Foreksçiler geçen haftanın son günü gelen kaldıraç şokunu atlatmaya çalışıyor. SPK’nın kaldıraçlı işlemlerde 1’e 100 olan kaldıraç oranını 1’e 10’a düşürmesi ve ayrıca işlemlere başlayabilmek için asgari 50 bin TL limit getirilmesi ile kararıyla karşı karşıya kalan foreks şirketleri dün bağlı bulundukları Türkiye Sermaye Piyasası Birliği’nde düzenlenen toplantıda bir araya geldiler. 45 kurumdan 150 kişinin katılımı ile düzenlenen ve Birlik tarihinin en kalabalık toplantısı olduğu ifade edilen buluşmada, sektör temsilcileri düzenlemeye yönelik görüşlerini aktardılar. Bol tartışmalı geçen toplantıda Sermaye Piyasası Kurulu’na kararın sonuçlarına yönelik görüşlerini içeren bir yazı yazılması ve Başbakan Yardımcısı Nurettin Canikli ile görüşme talep edilmesi kararı alındı. Birlik; Ankara’dan, İstanbul Finans Merkezi kapsamında kaldıraçlı işlemlerin olmazsa olmaz olduğuna değinilerek, uygulama yürürlüğe girecekse en azından nitelikli ve profesyonel yatırımcının uygulamadan muaf tutulması ve yeni getirilen düzenlemenin bireysel yatırımcıları kapsaması talebinde bulunulacak. Toplantıdan aktarılanlar şöyleydi:
› Bir gecede bir işkolunun bitirilmesi haksızlık
•Birlik merkezinde toplanan aracı kurum yöneticileri sabah kalktıklarında Resmi Gazete’de yayımlanan tebliği hiç beklenmediklerini belirterek, “İstanbul Finans Merkezi hedefi kapsamında; sektörden hiçbir görüş alınmadan bir gecede bir iş kolunun bitirilmesi haksızlık” diyerek sitem ettiler.

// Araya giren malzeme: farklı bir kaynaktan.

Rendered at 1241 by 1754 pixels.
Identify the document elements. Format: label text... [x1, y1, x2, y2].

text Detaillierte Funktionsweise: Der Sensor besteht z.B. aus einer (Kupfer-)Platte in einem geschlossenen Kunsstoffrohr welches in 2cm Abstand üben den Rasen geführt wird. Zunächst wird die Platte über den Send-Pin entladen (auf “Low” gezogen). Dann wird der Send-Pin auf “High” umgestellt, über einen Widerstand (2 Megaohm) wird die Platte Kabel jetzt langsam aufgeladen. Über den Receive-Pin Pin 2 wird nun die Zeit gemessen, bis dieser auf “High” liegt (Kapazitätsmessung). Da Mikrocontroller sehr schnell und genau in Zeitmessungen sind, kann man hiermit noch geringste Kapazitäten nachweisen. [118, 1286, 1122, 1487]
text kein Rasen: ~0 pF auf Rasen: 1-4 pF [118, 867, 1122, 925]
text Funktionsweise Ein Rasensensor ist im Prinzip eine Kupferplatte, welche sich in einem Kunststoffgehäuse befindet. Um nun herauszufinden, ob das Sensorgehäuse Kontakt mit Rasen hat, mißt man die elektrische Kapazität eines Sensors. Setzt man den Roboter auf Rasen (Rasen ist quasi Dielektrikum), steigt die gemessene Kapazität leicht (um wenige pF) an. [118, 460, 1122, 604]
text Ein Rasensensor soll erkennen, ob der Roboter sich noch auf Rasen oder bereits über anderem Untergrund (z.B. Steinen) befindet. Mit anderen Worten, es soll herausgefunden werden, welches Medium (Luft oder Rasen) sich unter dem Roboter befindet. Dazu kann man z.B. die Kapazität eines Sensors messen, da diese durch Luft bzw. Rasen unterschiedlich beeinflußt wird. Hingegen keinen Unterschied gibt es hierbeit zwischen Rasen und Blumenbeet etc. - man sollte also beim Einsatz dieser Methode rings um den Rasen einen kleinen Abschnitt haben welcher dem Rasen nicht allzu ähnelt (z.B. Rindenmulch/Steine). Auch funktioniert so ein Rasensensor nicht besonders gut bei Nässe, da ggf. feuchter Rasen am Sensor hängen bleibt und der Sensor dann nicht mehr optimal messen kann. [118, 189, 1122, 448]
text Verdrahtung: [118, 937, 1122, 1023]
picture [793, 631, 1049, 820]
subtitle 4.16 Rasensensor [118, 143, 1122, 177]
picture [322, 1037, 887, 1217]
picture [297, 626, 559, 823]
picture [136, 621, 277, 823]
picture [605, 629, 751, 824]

• Toplantıda üzerinde durulan en önemli konulardan biri istihdam oldu. Bir önlem alınmazsa aracı kurumların varlığını sürdüremeyeceği ve yaklaşık 6 bin kişinin çalıştığı sektörde; bu uygulamanın devam etmesi durumunda toplu işten çıkarmalar yaşanacağına dikkat çekildi.
• Toplantıda çok tartışılan açıklama ise Başbakan Yardımcısı Nurettin Canikli’nin demeci oldu. Canikli’nin spekülatif atakları engellemek adına kararın alındığına yönelik açıklaması şaşkınlık yarattı. Sektör temsilcileri, “Dolar/TL’de fiyat zaten yurtdışında oluşuyor. Türkiye’de herkesin dolar alması engellense bile dolar/TL yurtdışında işlem görmeye devam edecek ve bu engellenemeyecek. Zaten kur fiyatı ekonomik faaliyetlerin sonucunda oluşuyor. TL’deki değer kaybının faturası foreks şirketlerine çıkartılmamalı” yorumunu yaptı.
• Sektör temsilcileri, sektörde bu amaçla bir işlemin yapılmadığına inanmakla beraber buna dair yetkililerin bir tespiti varsa paylaşmaları üzerinde konuştular.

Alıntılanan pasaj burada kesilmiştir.